Exercise tasks -
1. Translate this sentence from the excerpt about family in Malaysia into Spanish: "Close to home, the mists of Mount Kinabalu descended upon the road, and my uncle turned on the headlights."
2. Extract, word for word, the part of the excerpt about family in Malaysia from "I knew this" to "in grade school.".

Selected excerpt START

We then set off back to KK, this time I was in the other, far more sensibly driven four-wheel-drive, and thus was able to read and reflect on the journey home. Close to home, the mists of Mount Kinabalu descended upon the road, and my uncle turned on the headlights. That night, it was back to Shenanigans for the same cover band's stirring rendition of "Y'all Gonna Make Me Lose My Mind" by DMX. The bipolarism of Malaysia's urban-rural gap had never sounded more incongruous.

On Qingming and Family

I am the son of a Malaysian Hakka metallurgist who stepped through the cracks of a bipolar world, from the humble poverty of his kampong home and into the opportunity and upward mobility afforded by the progressive politics and anti-colonial sentiment of 1970s Australasia. In turn, he is the son of a fatherless farmer, who escaped the abject poverty of early 20th Century China and—as a teenager—entered into a binding three-year term as an indentured laborer for the British, tapping rubber at a plantation in North Borneo in exchange for a boat ride to a better life.

I knew this man as “Gong-gong,” or grandfather, in my occasional face-to-face encounters with him as a child. Taking month-long breaks from the school holiday centres my working parents would drop me off at during those dry, hot Australian summers, my brother and I would whinge and whine our way through the grime and humidity of the Third World, my parents winning brief respite by shoving KFC or Cornetto ice creams into our ever-insolent mouths. Being ignorantly assimilationist, “White-culture-is-better” children, we made no effort to learn either Mandarin or the local Hakka dialect, thus leaving our myriad cousins the privilege of attempting to communicate with we high-and-mighty Australians in the 4th language English they learnt in grade school.

I never exchanged a single sentence of conversation with my grandfather, who was illiterate and did not acquire Malay, let alone the tongue of his white colonial masters. He did, however, willfully weather my then five-year-old brother’s gleeful assault by water pistol, much to my parents’ chagrin. And once, when he was already into the 10th decade of his life, I recall him slowly climbing the steep set of stairs in the creaky two-story home that he built with his own hands in order to call me to dinner. My most vivid memories of Gong-Gong involve him rocking in his chair, contentedly watching as his thirteen children and dozens of grandchildren puttered by as he rolled tobacco, crossed legs swaying gently.

Selected excerpt END
Extracted data START

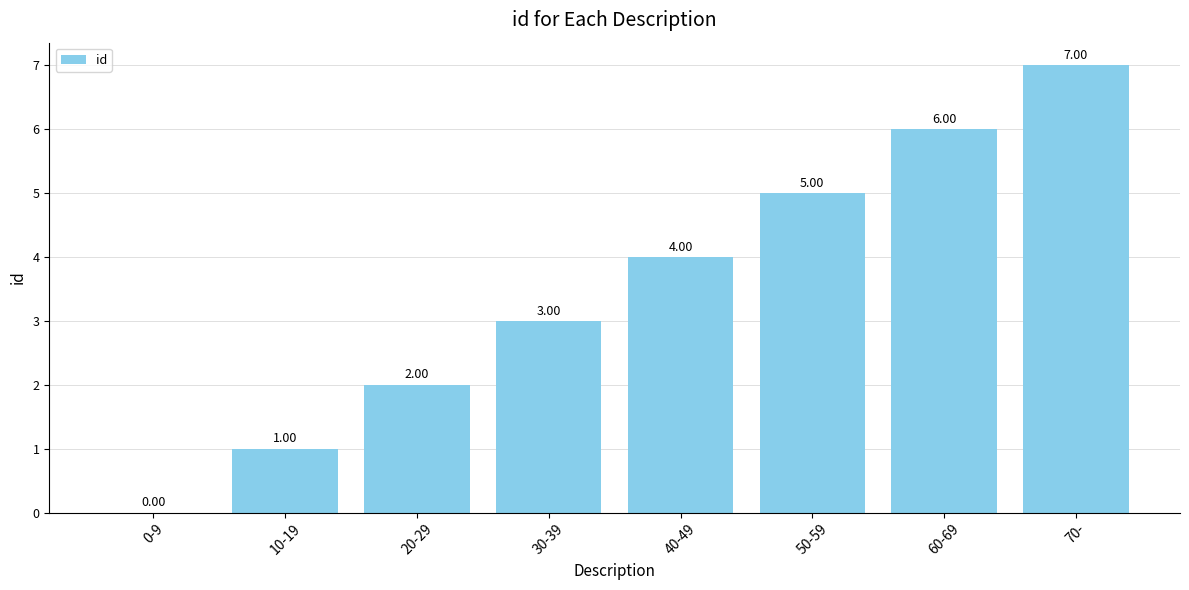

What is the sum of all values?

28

Extracted data END
Extracted data START

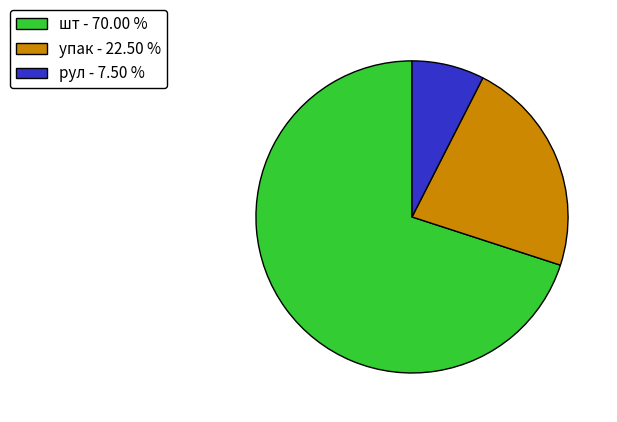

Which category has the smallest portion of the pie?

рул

Extracted data END

Exercise solutions -
1. Cerca de casa, las brumas del monte Kinabalu descendieron sobre la carretera, y mi tío encendió los faros.

2.
I knew this man as “Gong-gong,” or grandfather, in my occasional face-to-face encounters with him as a child. Taking month-long breaks from the school holiday centres my working parents would drop me off at during those dry, hot Australian summers, my brother and I would whinge and whine our way through the grime and humidity of the Third World, my parents winning brief respite by shoving KFC or Cornetto ice creams into our ever-insolent mouths. Being ignorantly assimilationist, “White-culture-is-better” children, we made no effort to learn either Mandarin or the local Hakka dialect, thus leaving our myriad cousins the privilege of attempting to communicate with we high-and-mighty Australians in the 4th language English they learnt in grade school.